Als die gequälte Kreatur endlich teilbefreit ist, verdeckt Frau ANATOMINA gnädig das Ende der Nabelschnur, an dem schließlich keine Mutter zu finden ist. Eine menschlich schöne Geste, zumal selbst in erhöhter Geschwindigkeit alles länger dauert als nötig. Die Schere ist sichtbar stumpf. Bereitet man sich heutzutage so auf eine Geburt vor?

Die lebensechte Reproduktion scheint immerhin keinen Schmerz zu verspüren. Aber das sagt man ja auch von toten Flugenten, und es stimmt nicht.

Schließlich entweicht das Fruchtwasser und durchtränkt eine untergelegte Windel, die sich wiederum auf der bereits erwähnten Blasenfolie befindet. Ein Kreißsaal auf Höhe der Zeit. Ich bin mittlerweile ganz andächtig.


Das mutterseitig verwaiste, einsame Ende der Nabelschnur ist inzwischen mit Plastikfolie umwickelt. Ein vielsagendes Bild. Dann wird das familiäre Verbindungskabel endgültig in seiner Mitte durchtrennt.

Schnitt.

Ein Schriftbild.

Der Junge heißt offenbar Leo und hat eine kräftige Stimme. Sie kommt allerdings nicht aus seinem Mund, sondern aus dem Off. Er wird, allem Anschein nach, schon in so unschuldigem Alter von Mutti synchronisiert. Das Schicksal vieler Jungen.

Das Gesicht des Neugeborenen wird nun trockengetupft. Der Kleine liegt mittlerweile nackt direkt auf der Blasenfolie und wirkt, wenn man ganz ehrlich sein soll, ein wenig vernachlässigt.

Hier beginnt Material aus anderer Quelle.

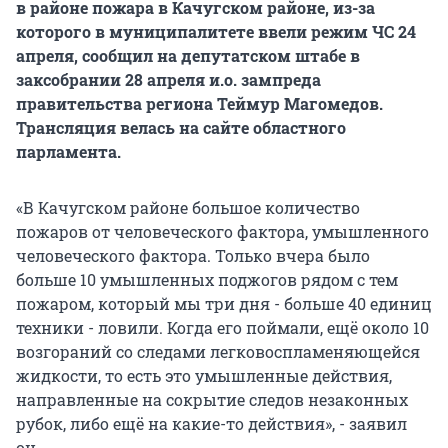
в районе пожара в Качугском районе, из-за
которого в муниципалитете ввели режим ЧС 24
апреля, сообщил на депутатском штабе в
заксобрании 28 апреля и.о. зампреда
правительства региона Теймур Магомедов.
Трансляция велась на сайте областного
парламента.
«В Качугском районе большое количество
пожаров от человеческого фактора, умышленного
человеческого фактора. Только вчера было
больше 10 умышленных поджогов рядом с тем
пожаром, который мы три дня - больше 40 единиц
техники - ловили. Когда его поймали, ещё около 10
возгораний со следами легковоспламеняющейся
жидкости, то есть это умышленные действия,
направленные на сокрытие следов незаконных
рубок, либо ещё на какие-то действия», - заявил
он.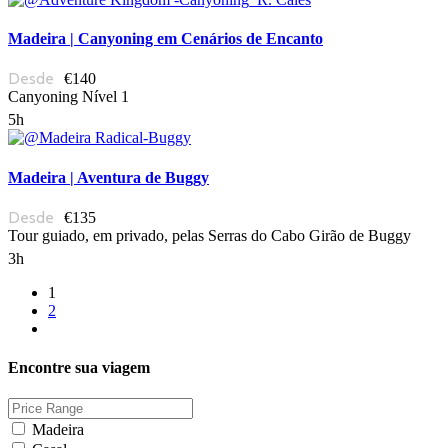
Madeira | Canyoning em Cenários de Encanto
€140
Canyoning Nível 1
5h
Madeira | Aventura de Buggy
€135
Tour guiado, em privado, pelas Serras do Cabo Girão de Buggy
3h
1
2
Encontre sua viagem
Madeira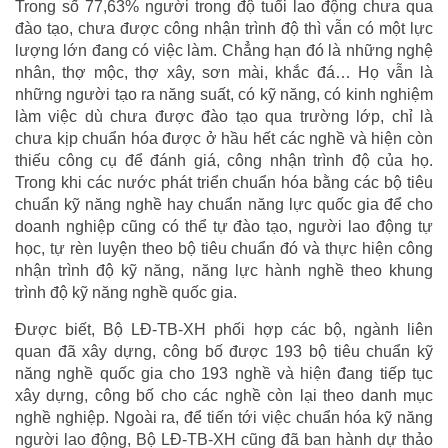
Trong số 77,63% người trong độ tuổi lao động chưa qua
đào tạo, chưa được công nhận trình độ thì vẫn có một lực
lượng lớn đang có việc làm. Chẳng hạn đó là những nghệ
nhân, thợ mộc, thợ xây, sơn mài, khắc đá… Họ vẫn là
những người tạo ra năng suất, có kỹ năng, có kinh nghiệm
làm việc dù chưa được đào tạo qua trường lớp, chỉ là
chưa kịp chuẩn hóa được ở hầu hết các nghề và hiện còn
thiếu công cụ để đánh giá, công nhận trình độ của họ.
Trong khi các nước phát triển chuẩn hóa bằng các bộ tiêu
chuẩn kỹ năng nghề hay chuẩn năng lực quốc gia để cho
doanh nghiệp cũng có thể tự đào tạo, người lao động tự
học, tự rèn luyện theo bộ tiêu chuẩn đó và thực hiện công
nhận trình độ kỹ năng, năng lực hành nghề theo khung
trình độ kỹ năng nghề quốc gia.
Được biết, Bộ LĐ-TB-XH phối hợp các bộ, ngành liên
quan đã xây dựng, công bố được 193 bộ tiêu chuẩn kỹ
năng nghề quốc gia cho 193 nghề và hiện đang tiếp tục
xây dựng, công bố cho các nghề còn lại theo danh mục
nghề nghiệp. Ngoài ra, để tiến tới việc chuẩn hóa kỹ năng
người lao động, Bộ LĐ-TB-XH cũng đã ban hành dự thảo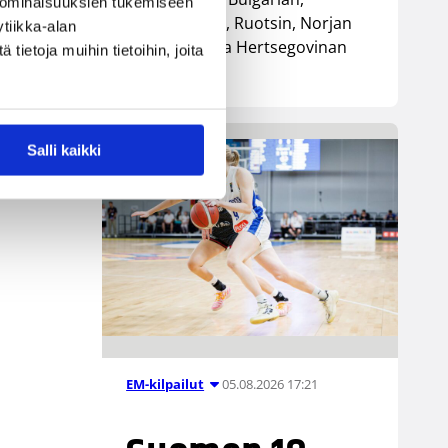
 ominaisuuksien tukemiseen
Luxemburgin, Ruotsin, Norjan
tiikka-alan
sekä Bosnia ja Hertsegovinan
ietoja muihin tietoihin, joita
kanssa.
Salli kaikki
05.08.2026 17:21
EM-kilpailut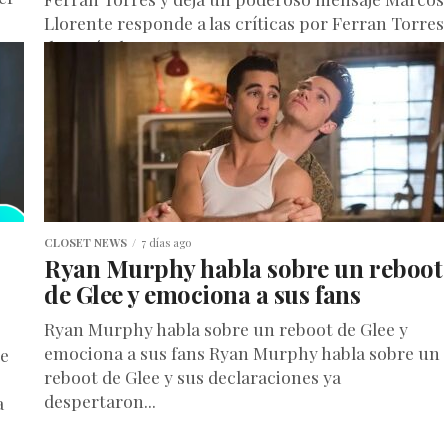
Llorente responde a las críticas por Ferran Torres
después de que...
CLOSET NEWS
7 días ago
Ryan Murphy habla sobre un reboot
;
de Glee y emociona a sus fans
Ryan Murphy habla sobre un reboot de Glee y
emociona a sus fans Ryan Murphy habla sobre un
de
reboot de Glee y sus declaraciones ya
despertaron...
a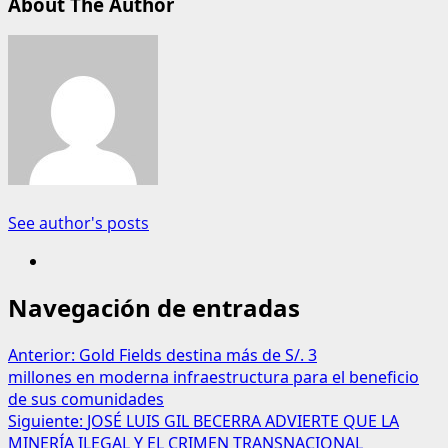
About The Author
See author's posts
Navegación de entradas
Anterior:
Gold Fields destina más de S/. 3
millones en moderna infraestructura para el beneficio
de sus comunidades
Siguiente:
JOSÉ LUIS GIL BECERRA ADVIERTE QUE LA
MINERÍA ILEGAL Y EL CRIMEN TRANSNACIONAL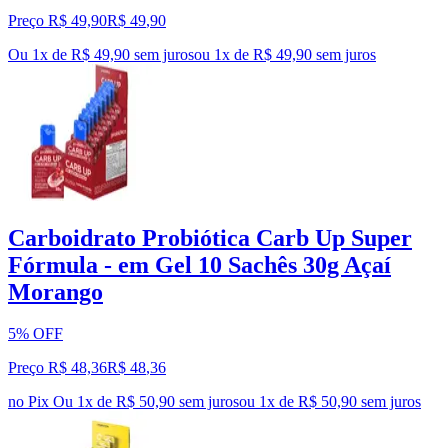
Preço R$ 49,90
R$
49
,
90
Ou 1x de R$ 49,90 sem juros
ou
1
x de
R$ 49,90
sem juros
Carboidrato Probiótica Carb Up Super
Fórmula - em Gel 10 Sachês 30g Açaí
Morango
5% OFF
Preço R$ 48,36
R$
48
,
36
no Pix
Ou 1x de R$ 50,90 sem juros
ou
1
x de
R$ 50,90
sem juros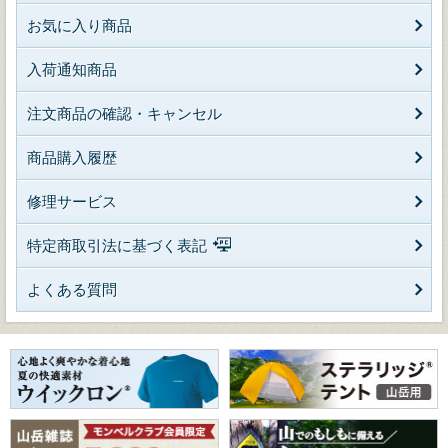
お気に入り商品
入荷通知商品
注文商品の確認・キャンセル
商品購入履歴
修理サービス
特定商取引法に基づく表記
よくある質問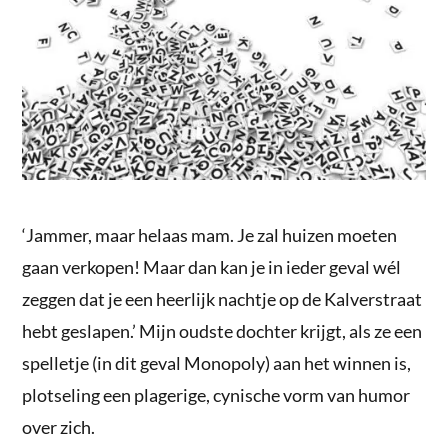
‘Jammer, maar helaas mam. Je zal huizen moeten
gaan verkopen! Maar dan kan je in ieder geval wél
zeggen dat je een heerlijk nachtje op de Kalverstraat
hebt geslapen.’ Mijn oudste dochter krijgt, als ze een
spelletje (in dit geval Monopoly) aan het winnen is,
plotseling een plagerige, cynische vorm van humor
over zich.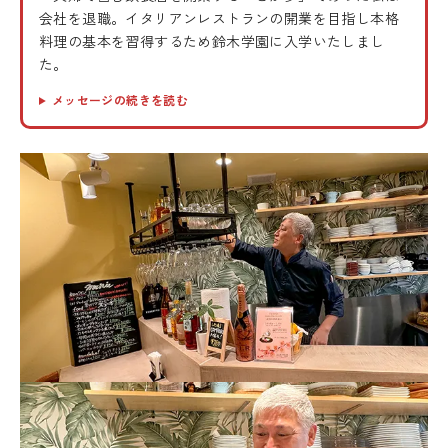
会社を退職。イタリアンレストランの開業を目指し本格
料理の基本を習得するため鈴木学園に入学いたしまし
た。
メッセージの続きを読む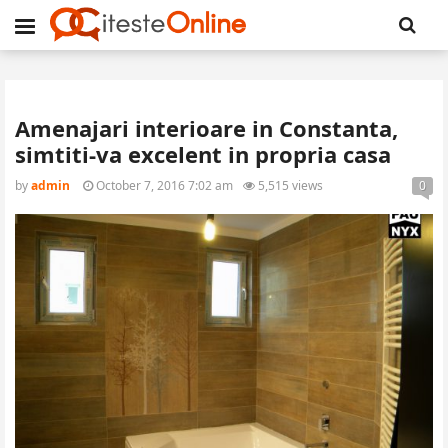
Amenajari interioare in Constanta,
simtiti-va excelent in propria casa
by
admin
October 7, 2016 7:02 am
5,515 views
0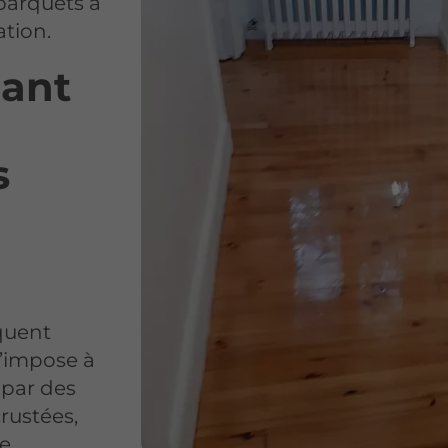
parquets à
ation.
uant
s
iquent
’impose à
 par des
rustées,
ne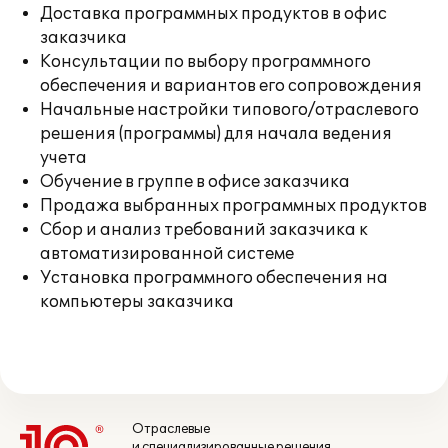
Доставка программных продуктов в офис
заказчика
Консультации по выбору программного
обеспечения и вариантов его сопровождения
Начальные настройки типового/отраслевого
решения (программы) для начала ведения
учета
Обучение в группе в офисе заказчика
Продажа выбранных программных продуктов
Сбор и анализ требований заказчика к
автоматизированной системе
Установка программного обеспечения на
компьютеры заказчика
Отраслевые
и специализированные решения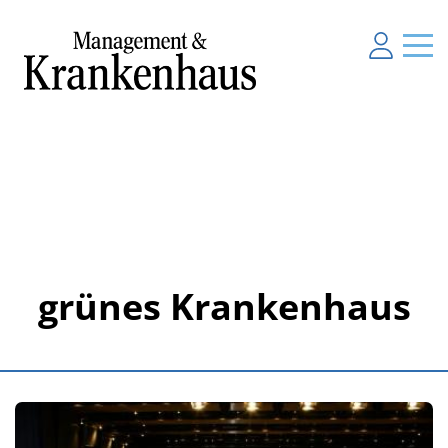
grünes Krankenhaus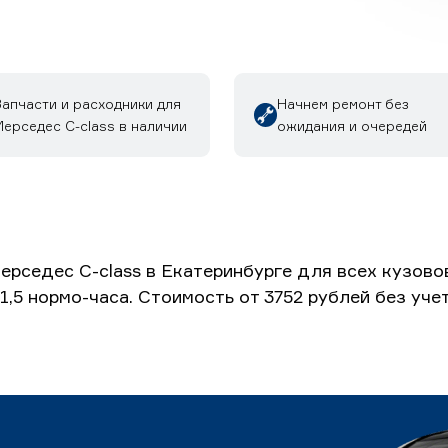
Запчасти и расходники для
Начнем ремонт без
ерседес C-class в наличии
ожидания и очередей
рседес C-class в Екатеринбурге для всех кузово
1,5 нормо-часа. Стоимость от 3752 рублей без уч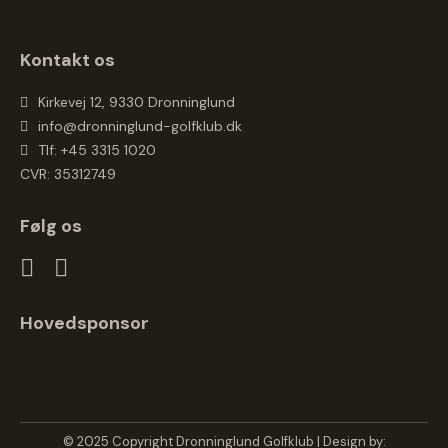
Kontakt os
Kirkevej 12, 9330 Dronninglund
info@dronninglund-golfklub.dk
Tlf: +45 3315 1020
CVR: 35312749
Følg os
Hovedsponsor
© 2025 Copyright Dronninglund Golfklub | Design by: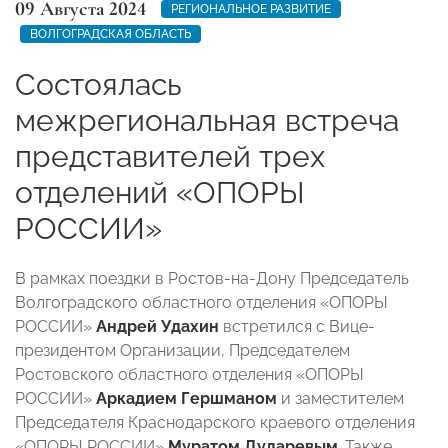
09 Августа 2024
РЕГИОНАЛЬНОЕ РАЗВИТИЕ
ВОЛГОГРАДСКАЯ ОБЛАСТЬ
Состоялась
межрегиональная встреча
представителей трех
отделений «ОПОРЫ
РОССИИ»
В рамках поездки в Ростов-на-Дону Председатель
Волгоградского областного отделения «ОПОРЫ
РОССИИ»
Андрей Удахин
встретился с Вице-
президентом Организации, Председателем
Ростовского областного отделения «ОПОРЫ
РОССИИ»
Аркадием Гершманом
и заместителем
Председателя Краснодарского краевого отделения
«ОПОРЫ РОССИИ»
Муратом Дударевым
. Также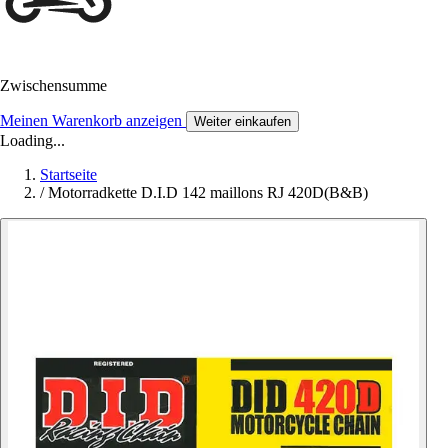
Zwischensumme
Meinen Warenkorb anzeigen
Weiter einkaufen
Loading...
Startseite
/
Motorradkette D.I.D 142 maillons RJ 420D(B&B)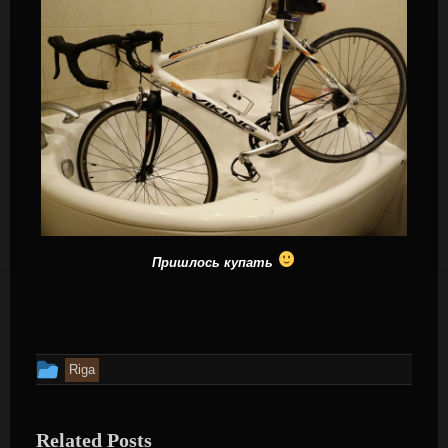
Пришлось купать
This
Riga
entry
was
Related Posts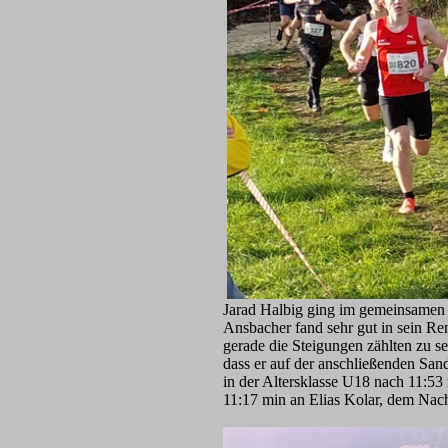
Jarad Halbig ging im gemeinsamen 
Ansbacher fand sehr gut in sein Re
gerade die Steigungen zählten zu se
dass er auf der anschließenden San
in der Altersklasse U18 nach 11:53
11:17 min an Elias Kolar, dem Nac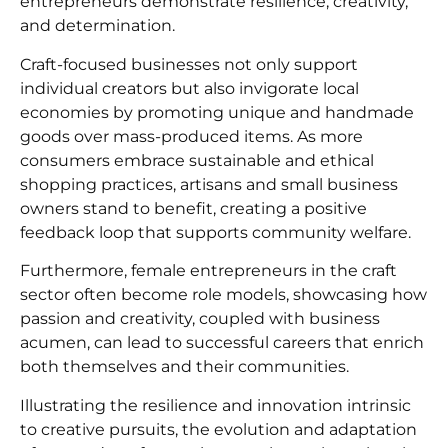
entrepreneurs demonstrate resilience, creativity,
and determination.
Craft-focused businesses not only support
individual creators but also invigorate local
economies by promoting unique and handmade
goods over mass-produced items. As more
consumers embrace sustainable and ethical
shopping practices, artisans and small business
owners stand to benefit, creating a positive
feedback loop that supports community welfare.
Furthermore, female entrepreneurs in the craft
sector often become role models, showcasing how
passion and creativity, coupled with business
acumen, can lead to successful careers that enrich
both themselves and their communities.
Illustrating the resilience and innovation intrinsic
to creative pursuits, the evolution and adaptation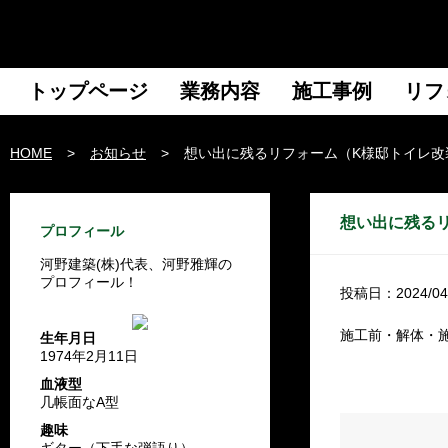
トップページ
業務内容
施工事例
リフ
HOME
>
お知らせ
>
想い出に残るリフォーム（K様邸トイレ改
想い出に残る
プロフィール
河野建築(株)代表、河野雅輝の
プロフィール！
投稿日：2024/04
施工前・解体・
生年月日
1974年2月11日
血液型
几帳面なA型
趣味
ギター（下手な弾語り）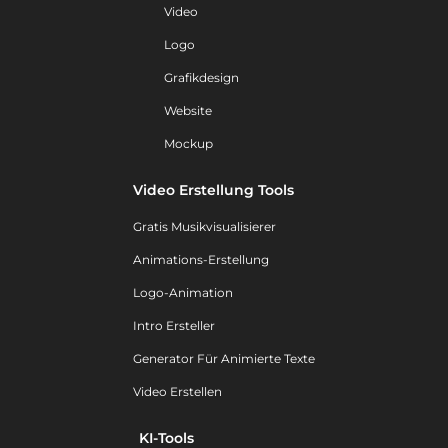
Video
Logo
Grafikdesign
Website
Mockup
Video Erstellung Tools
Gratis Musikvisualisierer
Animations-Erstellung
Logo-Animation
Intro Ersteller
Generator Für Animierte Texte
Video Erstellen
KI-Tools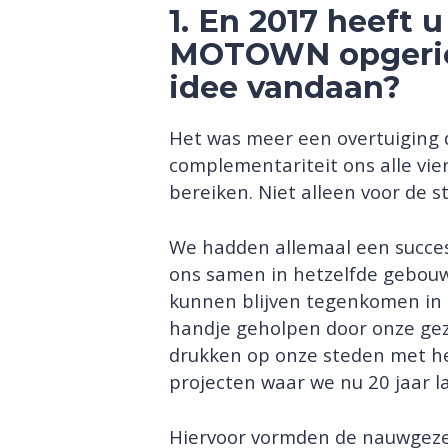
1. En 2017 heeft 
MOTOWN opgeric
idee vandaan?
Het was meer een overtuiging d
complementariteit ons alle vier
bereiken. Niet alleen voor de s
We hadden allemaal een succes
ons samen in hetzelfde gebouw
kunnen blijven tegenkomen in 
handje geholpen door onze ge
drukken op onze steden met he
projecten waar we nu 20 jaar la
Hiervoor vormden de nauwgezet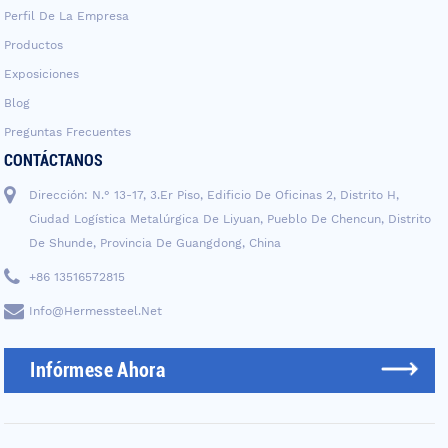
Perfil De La Empresa
Productos
Exposiciones
Blog
Preguntas Frecuentes
CONTÁCTANOS
Dirección: N.° 13-17, 3.er Piso, Edificio De Oficinas 2, Distrito H,
Ciudad Logística Metalúrgica De Liyuan, Pueblo De Chencun, Distrito
De Shunde, Provincia De Guangdong, China
+86 13516572815
Info@hermessteel.net
Infórmese Ahora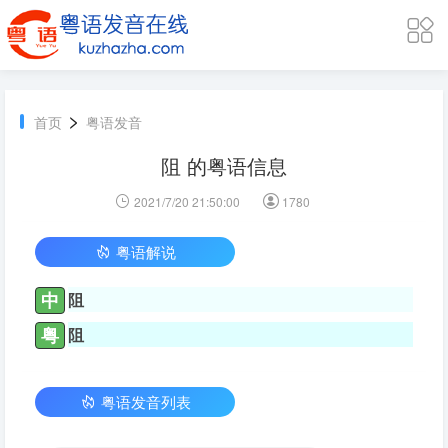
>
首页
粤语发音
阻 的粤语信息
2021/7/20 21:50:00
1780
粤语解说
中
阻
粤
阻
粤语发音列表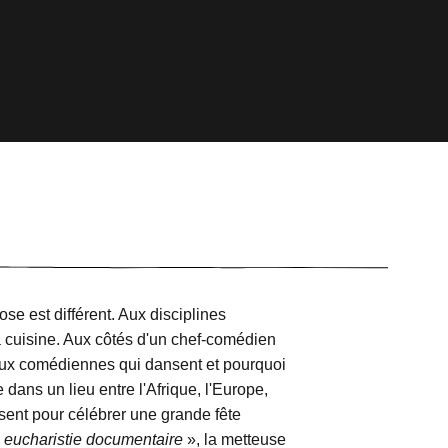
se est différent. Aux disciplines
 la cuisine. Aux côtés d'un chef-comédien
deux comédiennes qui dansent et pourquoi
ans un lieu entre l'Afrique, l'Europe,
ssent pour célébrer une grande fête
 eucharistie documentaire
», la metteuse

Warum scheint niemandem aufzufallen, dass nur noch das Klavier zu hören ist? Der Herzschlag ist verschwunden, die prägnante Neugeborenenstimme erloschen. Ich sehe auch, dass der Kopf des Kindes nicht so richtig auf dem Hals sitzt. Er ist leicht zu einer Seite verrutscht.

Na ja, gut, die Geburt war schwer, Mutter und Kind sind erschöpft.


Lassen Sie uns, dessen ungeachtet, mit Genugtuung und Stolz würdigen, was angesichts des Enthusiasmus einer einzigen Frau ganz ohne Sex so alles rauskommen kann. Respekt.